__Task objective__:
Write out the records word for word, with no pictures.

__Data shown__:
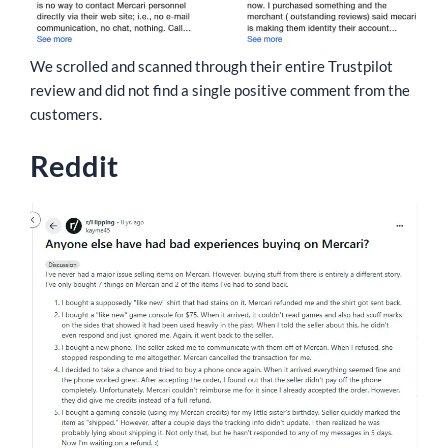
We scrolled and scanned through their entire Trustpilot
review and did not find a single positive comment from the
customers.
Reddit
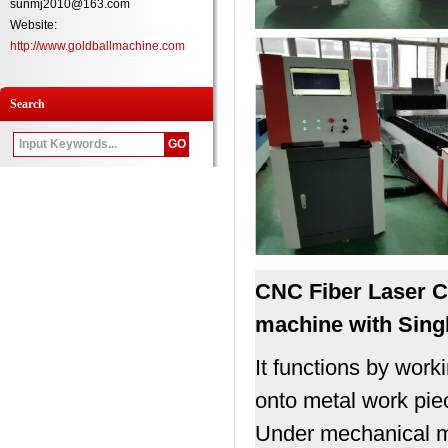
sunmj2010@163.com
Website:
http://www.goldballmachine.com
Search
CNC Fiber
Laser C
machine with Singl
It functions by work
onto metal work pie
Under mechanical mot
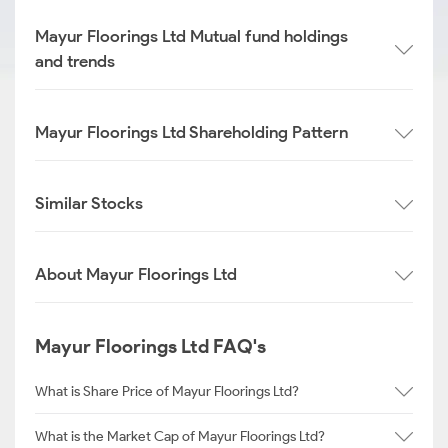
Mayur Floorings Ltd Mutual fund holdings
and trends
Mayur Floorings Ltd Shareholding Pattern
Similar Stocks
About Mayur Floorings Ltd
Mayur Floorings Ltd FAQ's
What is Share Price of Mayur Floorings Ltd?
What is the Market Cap of Mayur Floorings Ltd?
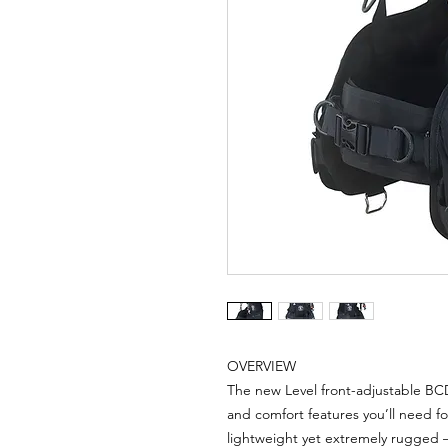
OVERVIEW
The new Level front-adjustable BC
and comfort features you’ll need for
lightweight yet extremely rugged 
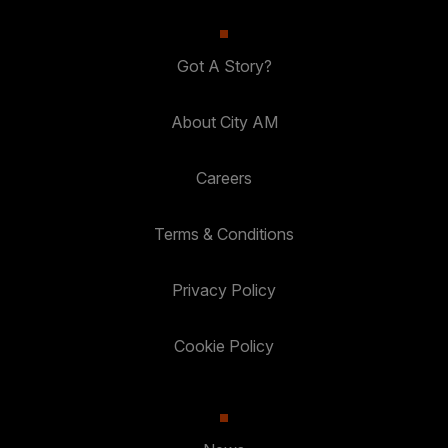
Got A Story?
About City AM
Careers
Terms & Conditions
Privacy Policy
Cookie Policy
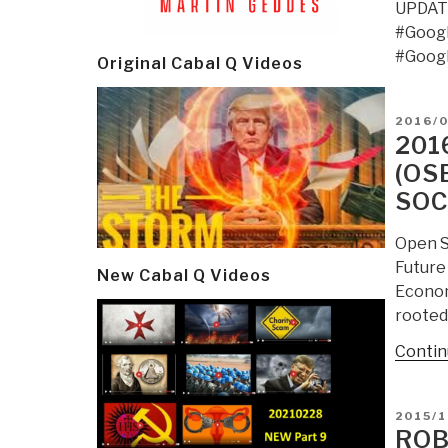
UPDATE
#Goog
#Goog
Original Cabal Q Videos
POSTE
2016/
ON
201
(OS
SOC
Open S
Future
New Cabal Q Videos
Econom
rooted
Contin
POSTE
2015/1
ON
ROB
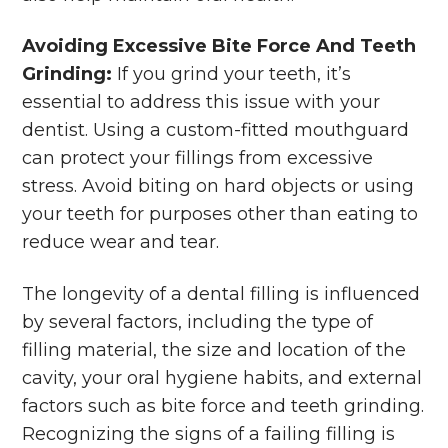
Avoiding Excessive Bite Force And Teeth
Grinding:
If you grind your teeth, it’s
essential to address this issue with your
dentist. Using a custom-fitted mouthguard
can protect your fillings from excessive
stress. Avoid biting on hard objects or using
your teeth for purposes other than eating to
reduce wear and tear.
The longevity of a dental filling is influenced
by several factors, including the type of
filling material, the size and location of the
cavity, your oral hygiene habits, and external
factors such as bite force and teeth grinding.
Recognizing the signs of a failing filling is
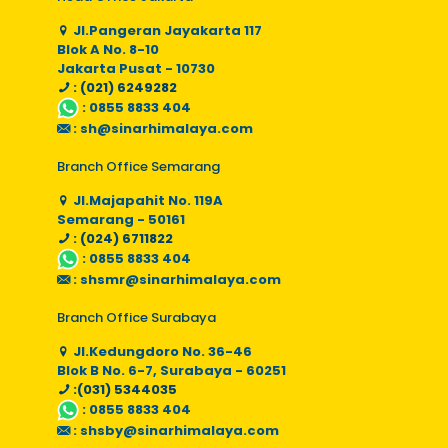
Jl.Pangeran Jayakarta 117
Blok A No. 8-10
Jakarta Pusat - 10730
: (021) 6249282
:
0855 8833 404
:
sh@sinarhimalaya.com
Branch Office Semarang
Jl.Majapahit No. 119A
Semarang - 50161
: (024) 6711822
:
0855 8833 404
:
shsmr@sinarhimalaya.com
Branch Office Surabaya
Jl.Kedungdoro No. 36-46
Blok B No. 6-7, Surabaya - 60251
:(031) 5344035
:
0855 8833 404
:
shsby@sinarhimalaya.com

__Output for this exercise__:
We scrolled and scanned through their entire Trustpilot
review and did not find a single positive comment from the
customers.
Reddit
sunmj2010@163.com
Website:
http://www.goldballmachine.com
Search
CNC Fiber
Laser C
machine with Singl
It functions by work
onto metal work pie
Under mechanical mot
Mayur Floorings Ltd Mutual fund holdings
and trends
Mayur Floorings Ltd Shareholding Pattern
Similar Stocks
About Mayur Floorings Ltd
Mayur Floorings Ltd FAQ's
What is Share Price of Mayur Floorings Ltd?
What is the Market Cap of Mayur Floorings Ltd?
OVERVIEW
The new Level front-adjustable BC
and comfort features you’ll need for
lightweight yet extremely rugged 
Got A Story?
About City AM
Careers
Terms & Conditions
Privacy Policy
Cookie Policy
UPDATE
#Goog
#Goog
Original Cabal Q Videos
POSTE
2016/
ON
201
(OS
SOC
Open S
Future
New Cabal Q Videos
Econom
rooted
Contin
POSTE
2015/1
ON
ROB
Avoiding Excessive Bite Force And Teeth
Grinding:
If you grind your teeth, it’s
essential to address this issue with your
dentist. Using a custom-fitted mouthguard
can protect your fillings from excessive
stress. Avoid biting on hard objects or using
your teeth for purposes other than eating to
reduce wear and tear.
The longevity of a dental filling is influenced
by several factors, including the type of
filling material, the size and location of the
cavity, your oral hygiene habits, and external
factors such as bite force and teeth grinding.
Recognizing the signs of a failing filling is
Jl.Pangeran Jayakarta 117
Blok A No. 8-10
Jakarta Pusat - 10730
: (021) 6249282
:
0855 8833 404
:
sh@sinarhimalaya.com
Branch Office Semarang
Jl.Majapahit No. 119A
Semarang - 50161
: (024) 6711822
:
0855 8833 404
:
shsmr@sinarhimalaya.com
Branch Office Surabaya
Jl.Kedungdoro No. 36-46
Blok B No. 6-7, Surabaya - 60251
:(031) 5344035
:
0855 8833 404
:
shsby@sinarhimalaya.com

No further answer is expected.